Exercise directions: Go over the entries and report the lines where the word "half" occurs.

Data to examine:
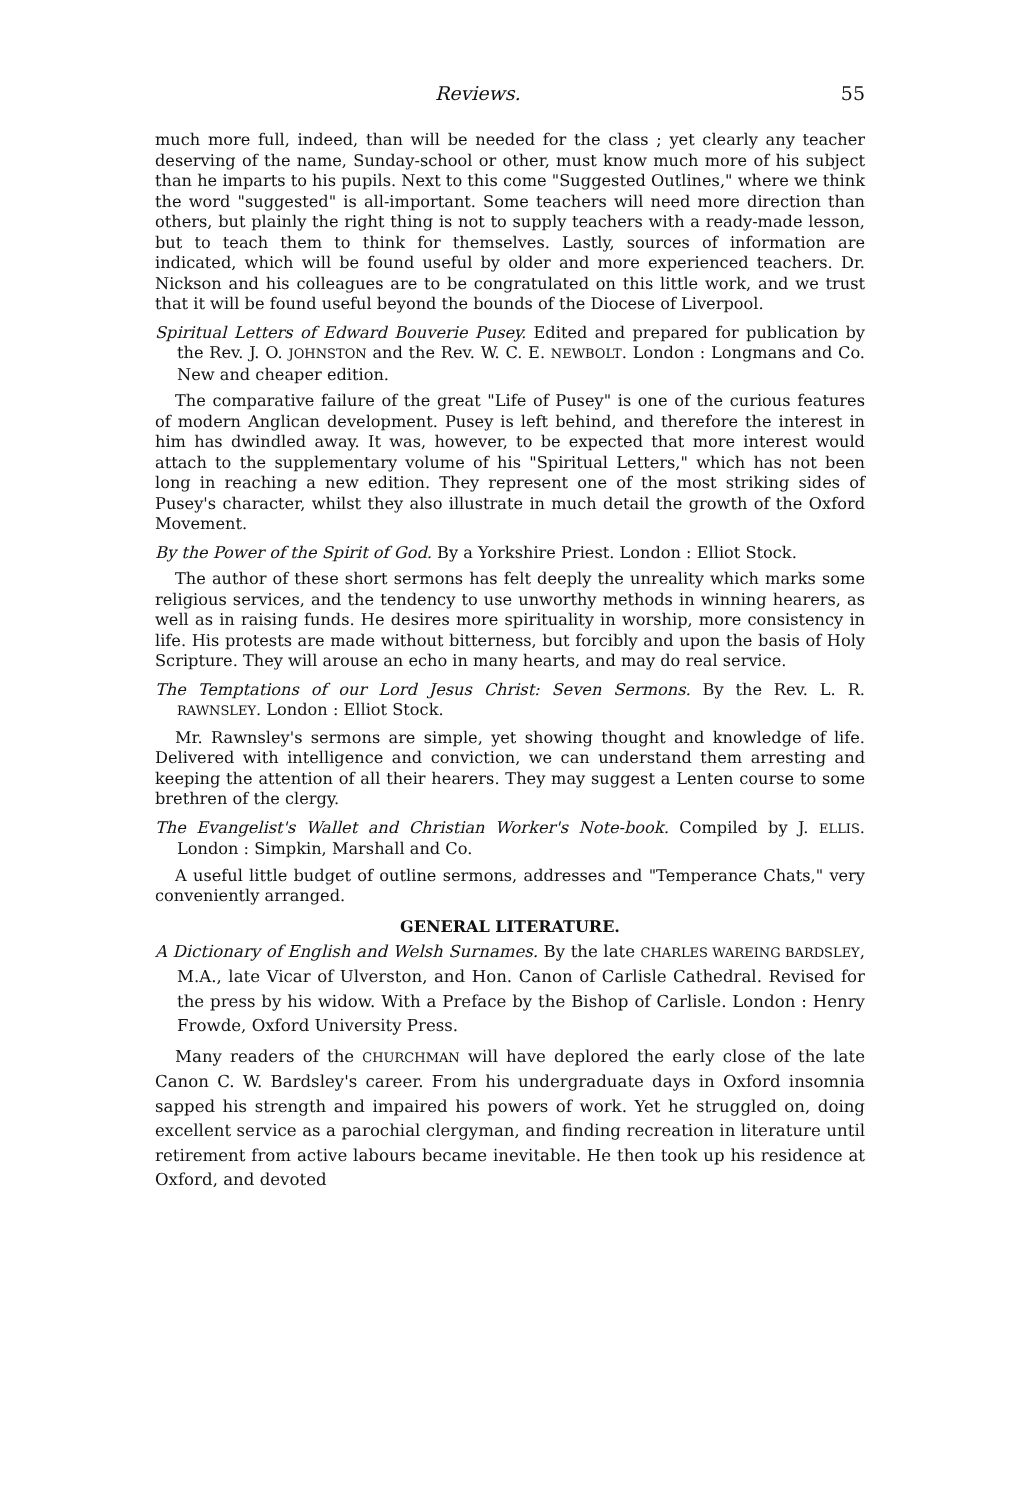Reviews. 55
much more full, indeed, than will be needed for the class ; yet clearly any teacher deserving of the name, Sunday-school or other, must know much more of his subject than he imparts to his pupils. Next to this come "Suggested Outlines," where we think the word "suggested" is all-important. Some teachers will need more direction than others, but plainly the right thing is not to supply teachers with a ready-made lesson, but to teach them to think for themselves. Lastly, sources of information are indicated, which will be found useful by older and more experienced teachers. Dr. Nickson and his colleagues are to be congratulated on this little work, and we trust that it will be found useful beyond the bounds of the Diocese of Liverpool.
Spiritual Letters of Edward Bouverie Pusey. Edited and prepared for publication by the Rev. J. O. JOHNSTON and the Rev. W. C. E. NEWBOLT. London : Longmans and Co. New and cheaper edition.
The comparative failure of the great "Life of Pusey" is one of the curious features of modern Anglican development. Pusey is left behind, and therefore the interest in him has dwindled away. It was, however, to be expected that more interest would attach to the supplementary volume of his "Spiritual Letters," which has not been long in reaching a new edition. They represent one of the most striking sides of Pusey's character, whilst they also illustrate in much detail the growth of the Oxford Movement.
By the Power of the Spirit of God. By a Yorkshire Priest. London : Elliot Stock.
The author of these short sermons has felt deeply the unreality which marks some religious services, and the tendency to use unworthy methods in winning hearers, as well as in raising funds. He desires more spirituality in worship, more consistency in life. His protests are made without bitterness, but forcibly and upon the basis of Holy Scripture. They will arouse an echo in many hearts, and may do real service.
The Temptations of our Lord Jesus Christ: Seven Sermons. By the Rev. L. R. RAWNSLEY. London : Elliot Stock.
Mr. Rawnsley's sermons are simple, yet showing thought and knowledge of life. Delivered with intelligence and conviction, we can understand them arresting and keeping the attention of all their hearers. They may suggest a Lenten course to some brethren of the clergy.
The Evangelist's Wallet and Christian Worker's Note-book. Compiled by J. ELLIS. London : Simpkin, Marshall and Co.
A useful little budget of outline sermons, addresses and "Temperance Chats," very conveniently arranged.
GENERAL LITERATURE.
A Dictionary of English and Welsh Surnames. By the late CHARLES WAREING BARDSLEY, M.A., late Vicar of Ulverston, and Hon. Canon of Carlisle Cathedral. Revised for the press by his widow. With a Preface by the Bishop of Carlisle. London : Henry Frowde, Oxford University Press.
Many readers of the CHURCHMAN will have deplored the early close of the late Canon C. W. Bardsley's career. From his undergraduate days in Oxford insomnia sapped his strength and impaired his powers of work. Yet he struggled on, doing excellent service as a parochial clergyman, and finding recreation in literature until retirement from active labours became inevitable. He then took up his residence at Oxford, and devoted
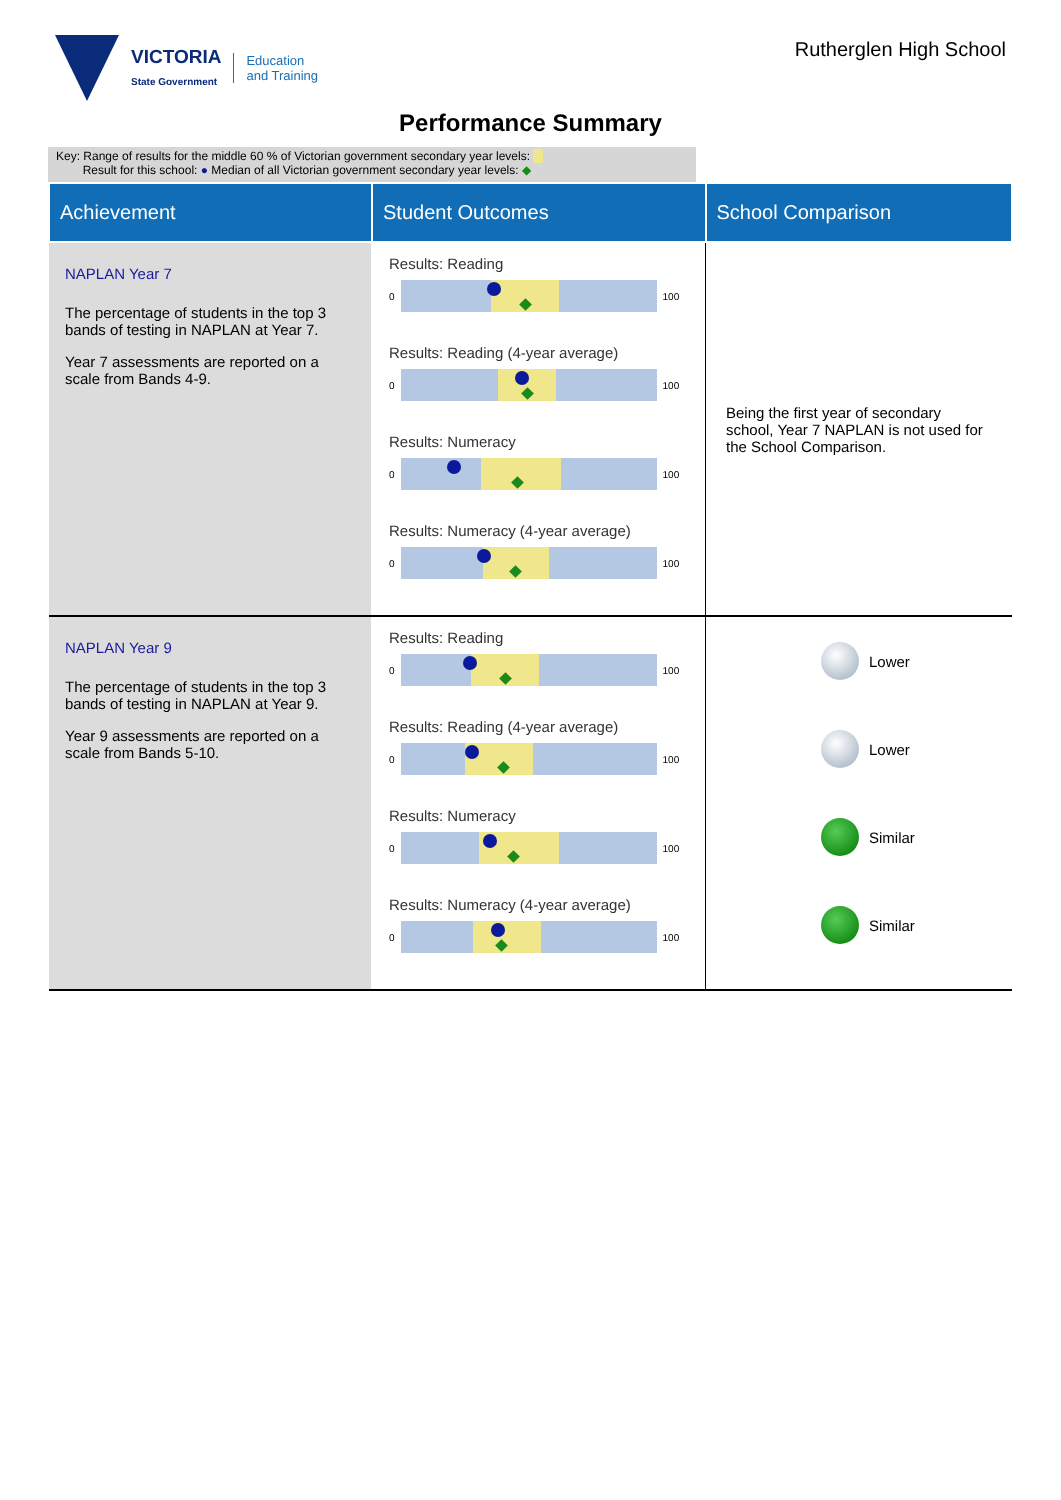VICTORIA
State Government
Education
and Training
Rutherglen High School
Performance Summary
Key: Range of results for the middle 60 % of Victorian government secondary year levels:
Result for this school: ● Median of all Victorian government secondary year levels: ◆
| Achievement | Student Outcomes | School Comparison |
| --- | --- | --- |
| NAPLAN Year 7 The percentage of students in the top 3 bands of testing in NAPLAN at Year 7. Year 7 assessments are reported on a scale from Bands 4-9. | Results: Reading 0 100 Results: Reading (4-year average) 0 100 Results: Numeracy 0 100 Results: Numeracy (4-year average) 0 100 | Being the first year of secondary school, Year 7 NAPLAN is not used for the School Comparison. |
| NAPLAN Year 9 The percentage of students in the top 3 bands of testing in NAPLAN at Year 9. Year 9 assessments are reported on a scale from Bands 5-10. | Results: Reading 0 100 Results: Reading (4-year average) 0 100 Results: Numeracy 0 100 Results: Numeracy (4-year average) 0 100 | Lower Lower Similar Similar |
---
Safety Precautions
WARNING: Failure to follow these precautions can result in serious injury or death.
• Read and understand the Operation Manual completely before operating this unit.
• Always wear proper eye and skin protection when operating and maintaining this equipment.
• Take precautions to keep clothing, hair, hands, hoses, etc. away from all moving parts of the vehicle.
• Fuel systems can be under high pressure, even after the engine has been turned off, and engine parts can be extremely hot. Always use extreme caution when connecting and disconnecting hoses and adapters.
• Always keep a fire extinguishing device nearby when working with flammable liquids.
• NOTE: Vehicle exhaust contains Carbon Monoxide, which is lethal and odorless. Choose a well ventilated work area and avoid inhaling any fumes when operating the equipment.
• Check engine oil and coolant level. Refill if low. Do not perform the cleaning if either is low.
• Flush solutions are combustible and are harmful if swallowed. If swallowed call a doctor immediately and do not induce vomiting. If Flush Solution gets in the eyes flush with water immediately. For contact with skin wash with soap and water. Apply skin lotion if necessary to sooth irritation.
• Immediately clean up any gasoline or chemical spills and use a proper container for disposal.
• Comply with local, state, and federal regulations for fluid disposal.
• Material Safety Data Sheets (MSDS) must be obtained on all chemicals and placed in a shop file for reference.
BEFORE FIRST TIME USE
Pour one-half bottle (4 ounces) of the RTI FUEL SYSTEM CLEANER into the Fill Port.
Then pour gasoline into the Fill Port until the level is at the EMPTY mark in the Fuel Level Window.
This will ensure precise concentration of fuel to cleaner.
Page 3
---
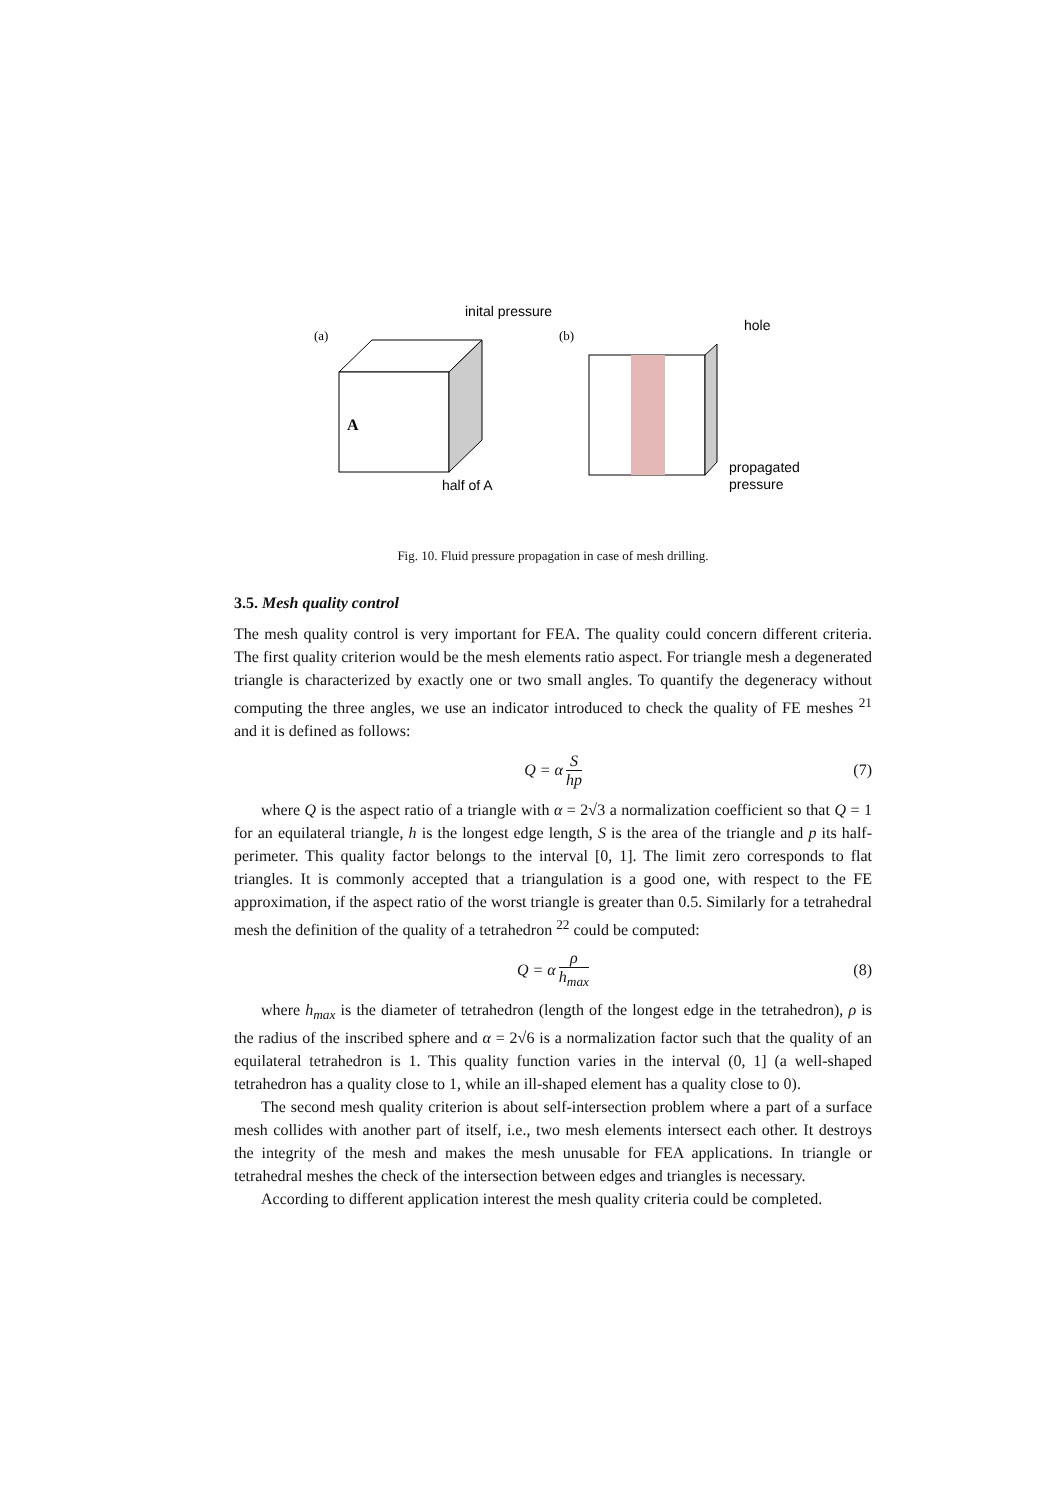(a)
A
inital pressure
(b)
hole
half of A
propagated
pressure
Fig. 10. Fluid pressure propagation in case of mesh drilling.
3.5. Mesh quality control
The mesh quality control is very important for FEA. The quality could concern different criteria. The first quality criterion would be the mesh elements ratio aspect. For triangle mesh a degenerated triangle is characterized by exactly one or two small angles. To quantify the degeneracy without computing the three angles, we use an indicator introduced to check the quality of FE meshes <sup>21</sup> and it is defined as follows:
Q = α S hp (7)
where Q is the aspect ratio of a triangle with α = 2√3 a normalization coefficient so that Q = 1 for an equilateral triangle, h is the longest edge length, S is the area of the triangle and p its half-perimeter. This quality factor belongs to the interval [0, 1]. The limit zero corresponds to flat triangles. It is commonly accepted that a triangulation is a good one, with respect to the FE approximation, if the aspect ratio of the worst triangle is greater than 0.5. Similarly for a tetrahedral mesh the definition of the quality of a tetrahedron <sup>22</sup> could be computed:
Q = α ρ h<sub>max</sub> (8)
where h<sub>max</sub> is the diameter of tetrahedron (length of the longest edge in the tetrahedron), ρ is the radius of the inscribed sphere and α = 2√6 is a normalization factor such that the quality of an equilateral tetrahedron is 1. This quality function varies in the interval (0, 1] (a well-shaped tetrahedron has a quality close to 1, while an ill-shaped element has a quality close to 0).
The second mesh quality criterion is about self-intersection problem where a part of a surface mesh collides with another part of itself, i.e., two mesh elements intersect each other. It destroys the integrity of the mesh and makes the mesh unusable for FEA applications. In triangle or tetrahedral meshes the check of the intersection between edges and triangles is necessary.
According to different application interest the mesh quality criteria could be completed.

Output below:
Pour one-half bottle (4 ounces) of the RTI FUEL SYSTEM CLEANER into the Fill Port.
half of A
where Q is the aspect ratio of a triangle with α = 2√3 a normalization coefficient so that Q = 1 for an equilateral triangle, h is the longest edge length, S is the area of the triangle and p its half-perimeter. This quality factor belongs to the interval [0, 1]. The limit zero corresponds to flat triangles. It is commonly accepted that a triangulation is a good one, with respect to the FE approximation, if the aspect ratio of the worst triangle is greater than 0.5. Similarly for a tetrahedral mesh the definition of the quality of a tetrahedron <sup>22</sup> could be computed:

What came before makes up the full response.